И вот нашлось — письмо
Тимофеева, чиновника Археографической комиссии — учреждения, ведущего организацию
выявления, научного описания, хранения старинных рукописей и старинных книг.
(Стоит заметить, что Археографическая комиссия Академии наук в советское время
воссоздана и активно работает)
Невозможно сегодня понять, как
смог археограф вынести столь безжалостный приговор бентамовским бумагам
(сказалась черта национального характера — лень и нелюбопытство?): «не заключают
в себе особенной важности, в каком бы то ни было отношении...» (!)
Таким образом, документам,
отразившим дела и свершения Шелихова, не повезло уже второй раз. В первый раз,
когда зять Шелихова, «Михаил Михайлович Бул-даков после смерти тестя употреблял
все средства собрать в Устюге записки бывших Американских компаньонов, но
доброе желание его осталось без успеха: родственники их считая бумаги сии
ничтожными, истребили оныя».
Так представляют собою
материалы, к которым мы обращаемся в девятой главе, «особенную важность» или не представляют? Может,
«истребить» ее, главу, где и о Шелихове-то совсем мало?
Но вот к чему нас привела девятая глава: Екатерин» II, императрица, решает, что
государство не должно поддерживать частное, купеческое предприятие Шелихова.
Вопреки ее мнению такая подержка, однако, начинает оказываться. Бентам и его
подчиненные — люди, находящиеся на государственной службе. Патрон Бентама, Потемкин,
также государственный деятель, президент Военной коллегии.
Дела купеческие, частные, начинают становиться делами государственными.
P. P. S. На конец 80-х — начало
90-х годов XVIII столетия приходится перелом в государственной политике
России. Как раз в это время, когда каким-то еще не вполне для нас ясным
образом решается судьба шелиховского предприятия (с участием государства или
без?), политические перемены, произошедшие в Новом Свете, начали зеркально
повторяться в старом. В 1788 году по одну сторону Атлантики народные
избранники завершают голосование, принимая конституцию Соединенных штатов
Америки — буржуазного, демократического государства.

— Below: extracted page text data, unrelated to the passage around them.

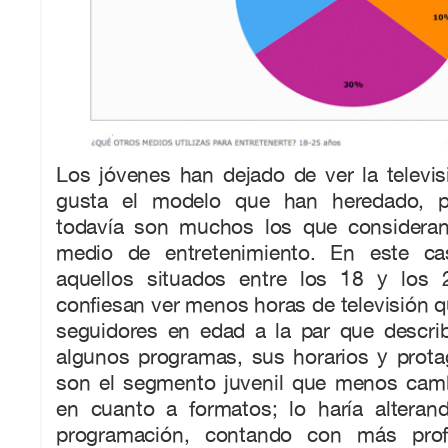
Los jóvenes han dejado de ver la televi
gusta el modelo que han heredado, p
todavía son muchos los que consideran
medio de entretenimiento. En este c
aquellos situados entre los 18 y los 
confiesan ver menos horas de televisión 
seguidores en edad a la par que descri
algunos programas, sus horarios y prota
son el segmento juvenil que menos cambi
en cuanto a formatos; lo haría alteran
programación, contando con más prof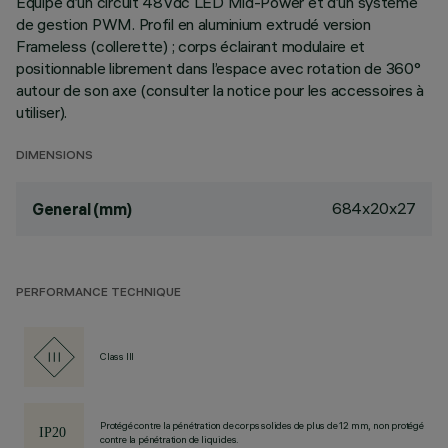
Équipé d’un circuit 48Vdc LED Mid-Power et d’un système
de gestion PWM. Profil en aluminium extrudé version
Frameless (collerette) ; corps éclairant modulaire et
positionnable librement dans l’espace avec rotation de 360°
autour de son axe (consulter la notice pour les accessoires à
utiliser).
DIMENSIONS
684x20x27
General (mm)
PERFORMANCE TECHNIQUE
Class III
Protégé contre la pénétration de corps solides de plus de 12 mm, non protégé
contre la pénétration de liquides.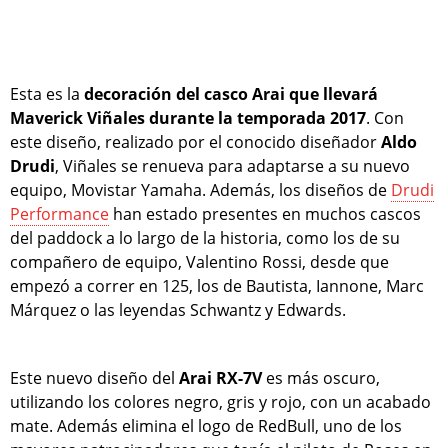
Esta es la
decoración del casco Arai que llevará
Maverick Viñales durante la temporada 2017
. Con
este diseño, realizado por el conocido diseñador
Aldo
Drudi
, Viñales se renueva para adaptarse a su nuevo
equipo, Movistar Yamaha. Además, los diseños de
Drudi
Performance
han estado presentes en muchos cascos
del paddock a lo largo de la historia, como los de su
compañero de equipo, Valentino Rossi, desde que
empezó a correr en 125, los de Bautista, Iannone, Marc
Márquez o las leyendas Schwantz y Edwards.
Este nuevo diseño del
Arai RX-7V
es más oscuro,
utilizando los colores negro, gris y rojo, con un acabado
mate. Además elimina el logo de RedBull, uno de los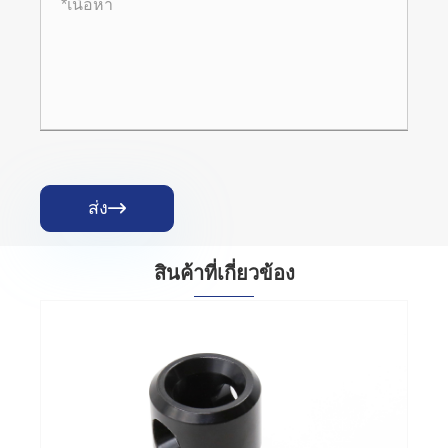
ส่ง

สินค้าที่เกี่ยวข้อง
ล็อคประตูตู้หยอดเหรียญ Master Tubular
Keys
ดูเพิ่มเติม >>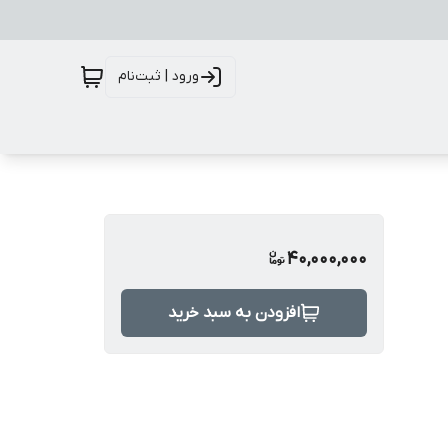
ورود | ثبت‌نام
40,000,000
افزودن به سبد خرید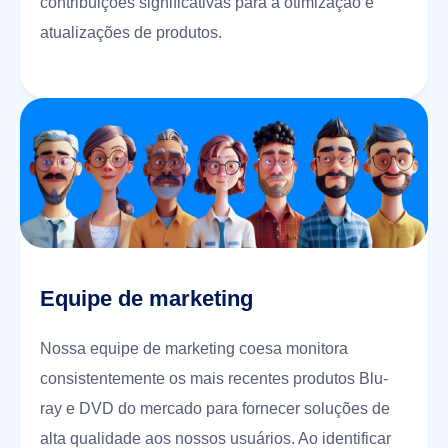
contribuições significativas para a otimização e
atualizações de produtos.
Equipe de marketing
Nossa equipe de marketing coesa monitora
consistentemente os mais recentes produtos Blu-
ray e DVD do mercado para fornecer soluções de
alta qualidade aos nossos usuários. Ao identificar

Летом следующего, 1789
года по другую сторону океана в свой путь к демократии устремилась Франция. Эти
события далекими для россиян не казались.
Уже после первых побед
американских фермеров над наемными войсками английского короля и еще до того,
как в штурме Бастилии наряду с французами примут участие несколько русских,
Александр Николаевич Радищев напишет оду «Вольность», вдохновленную движением
против тирании:
...а мы здесь страждем!
Того ж, того ж и мы
все жаждем...
Чтобы России — и быть без
власти монархической?! Чтобы помещикам — и без крестьян, без «крещеной собственности»?!

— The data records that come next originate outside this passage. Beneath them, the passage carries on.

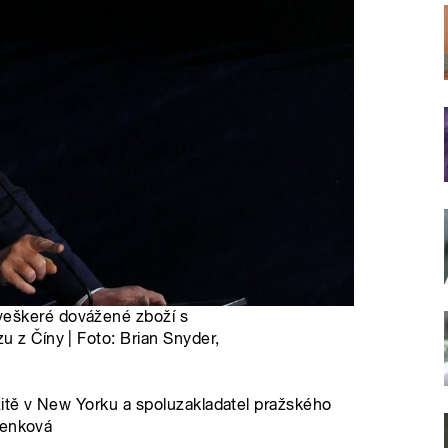
veškeré dovážené zboží s
u z Číny | Foto: Brian Snyder,
itě v New Yorku a spoluzakladatel pražského
Senková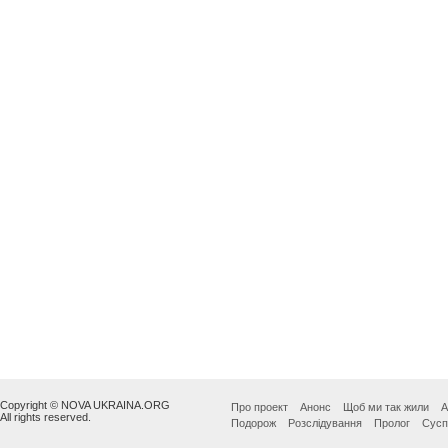
Copyright © NOVA UKRAINA.ORG
Про проект
Анонс
Щоб ми так жили
А
All rights reserved.
Подорож
Розслідування
Пролог
Сусп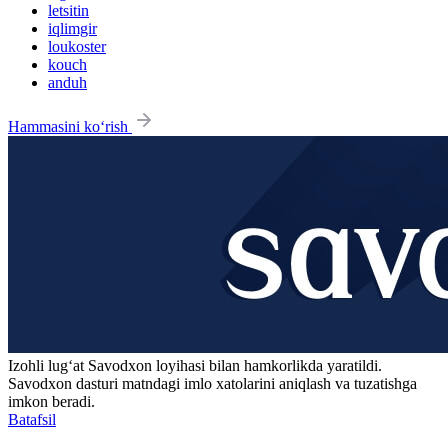
letsitin
iqlimgir
loukoster
kouch
anduh
Hammasini ko‘rish
Izohli lugʻat
Savodxon
loyihasi bilan hamkorlikda yaratildi.
Savodxon dasturi matndagi imlo xatolarini aniqlash va tuzatishga
imkon beradi.
Batafsil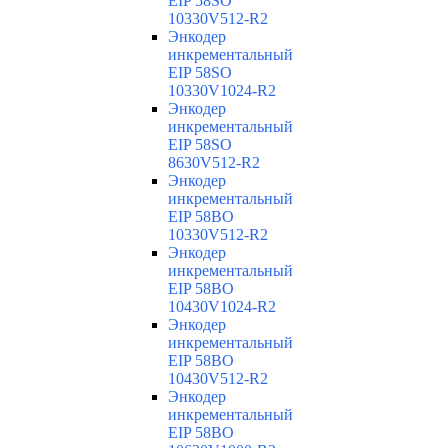
EIP 58SO
10330V512-R2
Энкодер
инкрементальный
EIP 58SO
10330V1024-R2
Энкодер
инкрементальный
EIP 58SO
8630V512-R2
Энкодер
инкрементальный
EIP 58BO
10330V512-R2
Энкодер
инкрементальный
EIP 58BO
10430V1024-R2
Энкодер
инкрементальный
EIP 58BO
10430V512-R2
Энкодер
инкрементальный
EIP 58BO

Помилуй Бог! Какое имеет право этот таможенник заявлять эдакое от имени всех?
Далеко не все этого хотят в России. И
прежде всего не желает этого Она —
первая помещица страны.
Узнав о приговоре Радищеву
(отрубить голову!), российская общественность была потрясена — за что? За
книгу, которую мало кто прочел! Правда, хорошенько поразмыслившей,
успокоившейся императрицей первое начальный приговор был смягчен и заменен
ссылкой в Сибирь. Но и эта мера в то время выглядела неоправданно жестокой.

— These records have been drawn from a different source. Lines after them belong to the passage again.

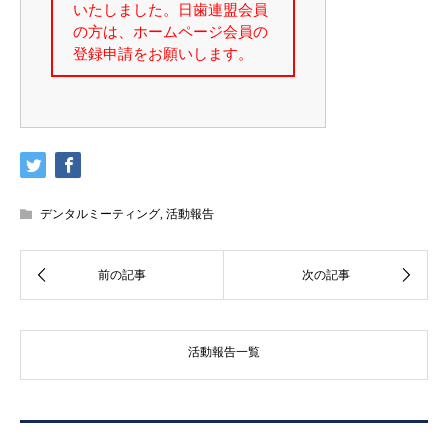
デンタルミーティング
,
活動報告
活動報告一覧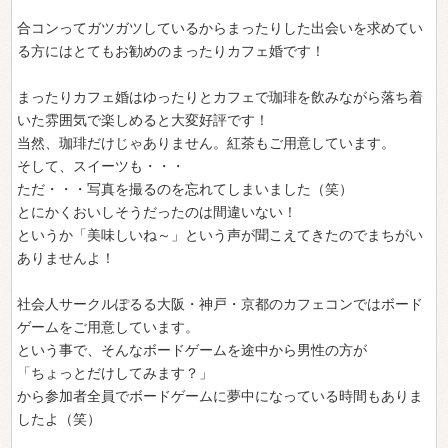
合コンってガツガツしているからまったりした出会いを求めてい
る方にはとてもお勧めのまったりカフェ婚です！
まったりカフェ婚はゆったりとカフェで珈琲を飲みながら落ち着
いた雰囲気で楽しめると大変好評です！
当然、珈琲だけじゃありません。紅茶もご用意しています。
そして、スイーツも・・・
ただ・・・写真を撮るのを忘れてしまいました（笑）
とにかくおいしそうだったのは間違いない！
というか「美味しいね～」という声が聞こえてきたのでまちがい
ありませんよ！
社会人サークルぽるる大阪・神戸・京都のカフェコンではボード
ゲームをご用意しています。
という事で、そんなボードゲームを途中から男性の方が
「ちょっとだけしてみます？」
から参加者全員でボードゲームに夢中になっている時間もありま
したよ（笑）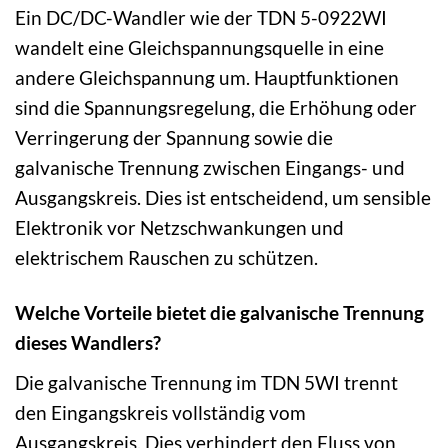
Ein DC/DC-Wandler wie der TDN 5-0922WI
wandelt eine Gleichspannungsquelle in eine
andere Gleichspannung um. Hauptfunktionen
sind die Spannungsregelung, die Erhöhung oder
Verringerung der Spannung sowie die
galvanische Trennung zwischen Eingangs- und
Ausgangskreis. Dies ist entscheidend, um sensible
Elektronik vor Netzschwankungen und
elektrischem Rauschen zu schützen.
Welche Vorteile bietet die galvanische Trennung
dieses Wandlers?
Die galvanische Trennung im TDN 5WI trennt
den Eingangskreis vollständig vom
Ausgangskreis. Dies verhindert den Fluss von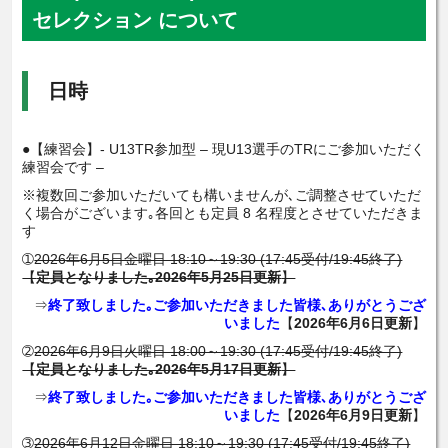
セレクション について
日時
●【練習会】- U13TR参加型 – 現U13選手のTRにご参加いただく
練習会です –
※複数回ご参加いただいても構いませんが､ご調整させていただ
く場合がございます｡各回とも定員 8 名程度とさせていただきま
す
➀
2026年6月5日金曜日 18:10～19:30 (17:45受付/19:45終了)
【
定員となりました｡2026年5月25日更新
】
⇒
終了致しました｡ご参加いただきました皆様､ありがとうござ
いました
【
2026年6月6日更新
】
➁
2026年6月9日火曜日 18:00～19:30 (17:45受付/19:45終了)
【
定員となりました｡2026年5月17日更新
】
⇒
終了致しました｡ご参加いただきました皆様､ありがとうござ
いました
【
2026年6月9日更新
】
➂
2026年6月12日金曜日 18:10～19:30 (17:45受付/19:45終了)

Что это? Скорее всего — страх.
Сравним два портрета,
написанные с разрывом в двадцать лет. На первом — очаровательная черноволосая
женщина, молодая, с пытливым пристальным и чуть ироничным взглядом — Екатерина
в 60-е годы. На втором — полная пожилая дама с пудреной прической; взгляд тяжелый,
надменный, властный. Нет, конечно, ни в одном из парадных изображений
императрицы, выполненных в последний период ее жизни, невозможно прочесть
что-либо, похожее на выражение страха, боязни. И какой живописец посмел бы
допустить такое. Однако страх был! Вспомним описанную Ключевским реакцию
Екатерины на известие о том, что Турция объявила России войну. Императрица
боялась уже тогда, в 1787 году, ну а дальше известия о событиях в Париже, затем
на стол ложится «Путешествие из Петербурга в Москву», об авторе которого после
прочтения книги Екатериной «говорено с жаром и чувствительностью». Итог — «казнить»!
Были и другие, кроме страха
перед революцией и внешним врагом, причины крутых перемен в политической линии
Екатерины. Одна из них — «домашняя опасность», исходившая из «малого двора»,
двора великого князя Павла Петровича.
Екатерина, совершив в 1762
году государственный переворот, отстранив от власти законного императора Петра
III (а затем и санкционировав его убийство) — узурпировала власть. Формально
до наступления совершеннолетия прямого наследника она имела право на императорский
престол,— переворот был объяснен неспособностью Петра III управлять, которая привела
якобы к «ниспровержению» порядков,
«составляющих ценность всего нашего Отечества»76. Не будем
вдаваться в подробности того, насколько это не соответствовало действительности.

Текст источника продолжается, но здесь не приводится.